**Problem statement:** Pull out every line in the rows below that contains the string "segmentation", and copy each of those lines in full.

**Outline records:**
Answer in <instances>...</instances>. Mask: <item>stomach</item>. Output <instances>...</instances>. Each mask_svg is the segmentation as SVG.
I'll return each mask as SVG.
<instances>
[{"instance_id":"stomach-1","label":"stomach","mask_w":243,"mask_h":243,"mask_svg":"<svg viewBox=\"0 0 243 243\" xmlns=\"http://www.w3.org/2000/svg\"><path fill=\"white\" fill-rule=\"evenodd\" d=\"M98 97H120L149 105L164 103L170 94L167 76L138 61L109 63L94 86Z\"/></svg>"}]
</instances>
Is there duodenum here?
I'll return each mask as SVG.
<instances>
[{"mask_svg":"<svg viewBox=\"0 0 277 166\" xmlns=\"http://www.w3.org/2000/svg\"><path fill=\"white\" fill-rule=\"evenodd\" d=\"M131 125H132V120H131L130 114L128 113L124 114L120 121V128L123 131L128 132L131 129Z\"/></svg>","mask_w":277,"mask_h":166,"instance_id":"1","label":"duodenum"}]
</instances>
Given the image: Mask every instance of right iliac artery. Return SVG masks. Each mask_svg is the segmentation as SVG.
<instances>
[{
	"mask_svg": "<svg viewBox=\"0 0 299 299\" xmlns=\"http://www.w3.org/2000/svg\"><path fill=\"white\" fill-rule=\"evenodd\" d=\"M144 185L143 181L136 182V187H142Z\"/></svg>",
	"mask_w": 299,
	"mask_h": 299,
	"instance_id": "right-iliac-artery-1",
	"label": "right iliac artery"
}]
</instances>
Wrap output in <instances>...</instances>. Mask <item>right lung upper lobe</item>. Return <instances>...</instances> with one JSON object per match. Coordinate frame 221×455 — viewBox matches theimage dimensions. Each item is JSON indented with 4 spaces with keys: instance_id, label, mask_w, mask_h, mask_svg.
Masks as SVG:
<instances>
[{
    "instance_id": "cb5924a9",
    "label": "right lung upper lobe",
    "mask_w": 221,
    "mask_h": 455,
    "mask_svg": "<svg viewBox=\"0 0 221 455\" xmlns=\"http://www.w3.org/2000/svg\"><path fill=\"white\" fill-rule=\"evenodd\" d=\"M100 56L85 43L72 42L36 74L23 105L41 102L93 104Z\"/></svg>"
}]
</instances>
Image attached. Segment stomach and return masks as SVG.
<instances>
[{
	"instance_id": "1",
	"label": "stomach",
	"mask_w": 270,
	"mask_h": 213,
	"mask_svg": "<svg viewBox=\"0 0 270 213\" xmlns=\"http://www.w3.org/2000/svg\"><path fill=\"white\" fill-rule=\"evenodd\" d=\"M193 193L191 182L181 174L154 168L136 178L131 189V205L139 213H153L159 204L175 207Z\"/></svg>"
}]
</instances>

**Answer to this exercise:**
Answer in <instances>...</instances>. Mask: <item>stomach</item>. Output <instances>...</instances>. Each mask_svg is the segmentation as SVG.
Given the image: Mask every instance of right iliac artery. Return SVG masks. Each mask_svg is the segmentation as SVG.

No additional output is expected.